Légendes canadiennes (Rouleau)/Tome II/07

Granger frères & Maison Alfred Mame & fils (2p. 69-77).

LA FIN DU MONDE



L’année 1869 fera époque dans les annales de la belle et riche paroisse de S… On en parlera longtemps comme ayant été une année de grâces et de bénédictions abondantes pour cette paroisse, qui s’élève coquettement sur la rive nord de la rivière Saint-Jean, dans le district de Madawaska. Tous les fidèles, saisis d’une frayeur religieuse, se sont convertis ; et il y avait parmi eux, comme dans beaucoup d’autres villages du reste, des durs à cuire, comme on dit vulgairement, des endurcis qui n’avaient pas été à confesse depuis longtemps. Missions sur missions, sermons sur sermons, rien n’avait pu les déterminer à venir se courber sous la main qui pardonne, qui bénit et qui console. Tous les efforts, toutes les luttes, tous les assauts du courageux et dévoué curé pour s’emparer de la forteresse du démon furent inutiles. Ces malheureux pécheurs, dominés par le respect humain ou une fausse honte, fuyaient le confessionnal et semblaient décidés à mourir dans l’impénitence finale.

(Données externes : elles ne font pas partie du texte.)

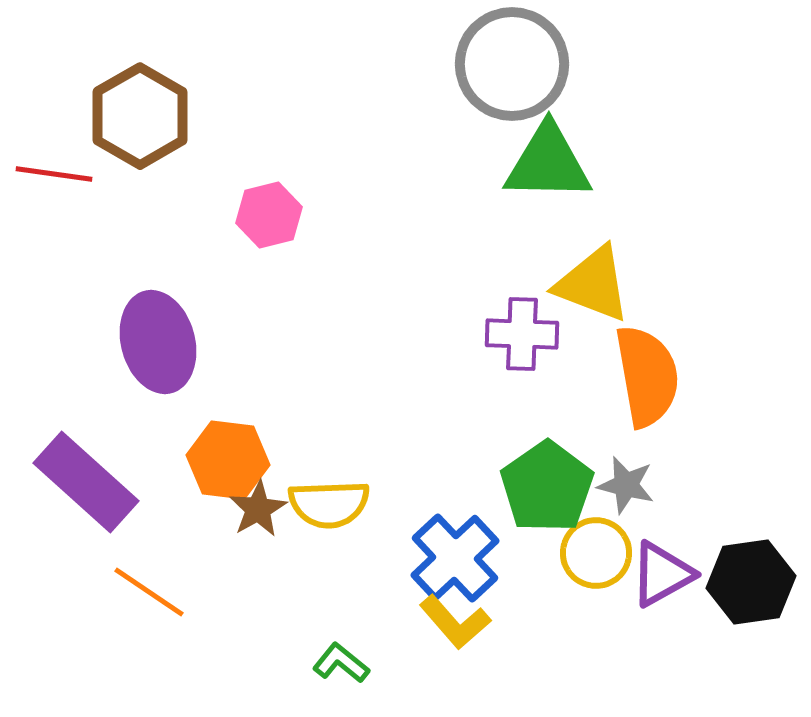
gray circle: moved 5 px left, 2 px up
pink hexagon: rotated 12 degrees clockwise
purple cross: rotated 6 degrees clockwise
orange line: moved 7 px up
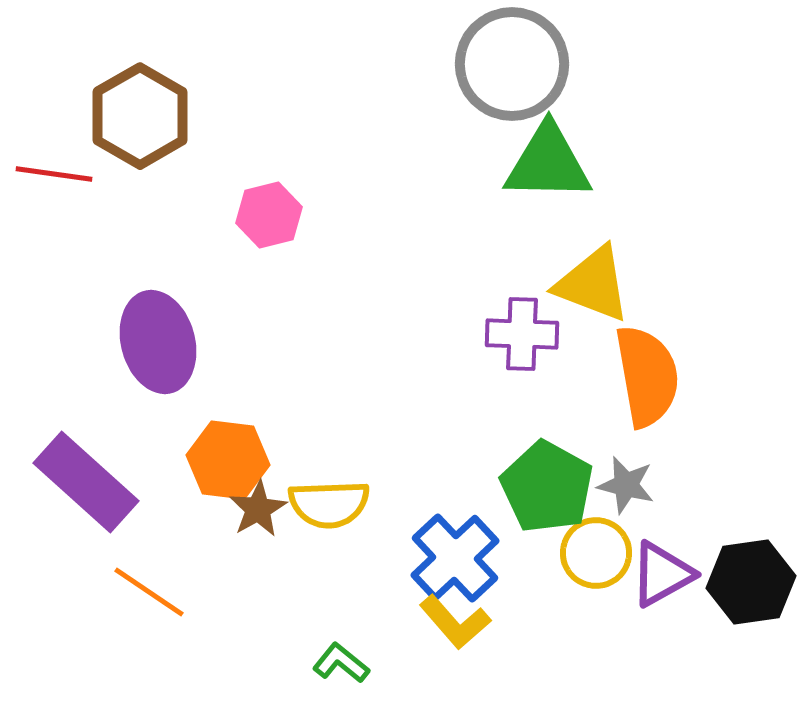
green pentagon: rotated 8 degrees counterclockwise
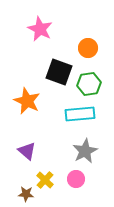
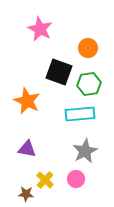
purple triangle: moved 2 px up; rotated 30 degrees counterclockwise
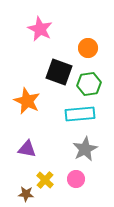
gray star: moved 2 px up
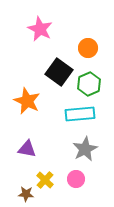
black square: rotated 16 degrees clockwise
green hexagon: rotated 15 degrees counterclockwise
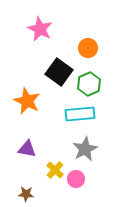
yellow cross: moved 10 px right, 10 px up
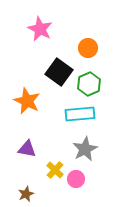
brown star: rotated 28 degrees counterclockwise
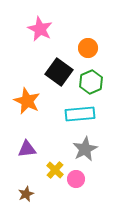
green hexagon: moved 2 px right, 2 px up
purple triangle: rotated 18 degrees counterclockwise
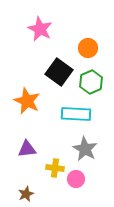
cyan rectangle: moved 4 px left; rotated 8 degrees clockwise
gray star: rotated 15 degrees counterclockwise
yellow cross: moved 2 px up; rotated 36 degrees counterclockwise
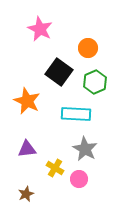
green hexagon: moved 4 px right
yellow cross: rotated 24 degrees clockwise
pink circle: moved 3 px right
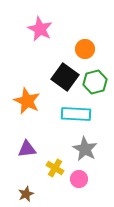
orange circle: moved 3 px left, 1 px down
black square: moved 6 px right, 5 px down
green hexagon: rotated 10 degrees clockwise
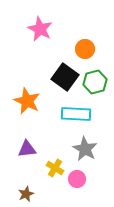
pink circle: moved 2 px left
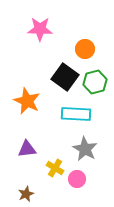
pink star: rotated 25 degrees counterclockwise
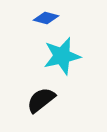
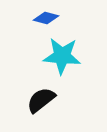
cyan star: rotated 18 degrees clockwise
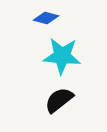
black semicircle: moved 18 px right
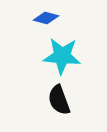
black semicircle: rotated 72 degrees counterclockwise
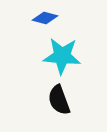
blue diamond: moved 1 px left
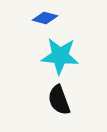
cyan star: moved 2 px left
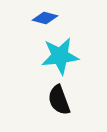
cyan star: rotated 12 degrees counterclockwise
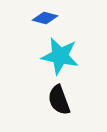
cyan star: rotated 18 degrees clockwise
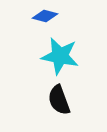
blue diamond: moved 2 px up
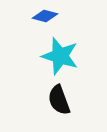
cyan star: rotated 6 degrees clockwise
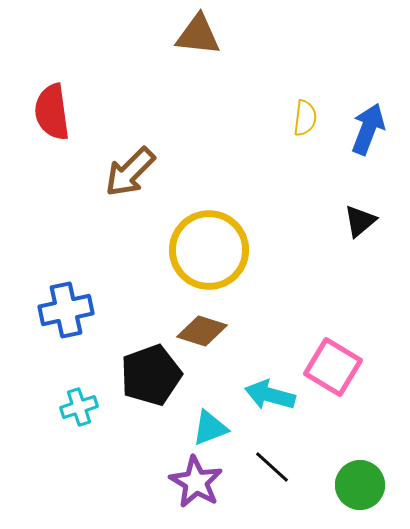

Il est bien vrai qu’une petite cause peut souvent produire de grands effets ; car la conversion de toute cette paroisse est due tout simplement à un œuf de poule. Le lecteur doit rire en nous entendant dire qu’un œuf de poule a changé tout à coup les sentiments religieux de toute une population. De prime abord, nous l’avouons, ce fait paraît un peu étonnant ; car quel rapport peut-il y avoir entre une conversion et un œuf ? Tout de même, c’est le cas, et nous allons le démontrer.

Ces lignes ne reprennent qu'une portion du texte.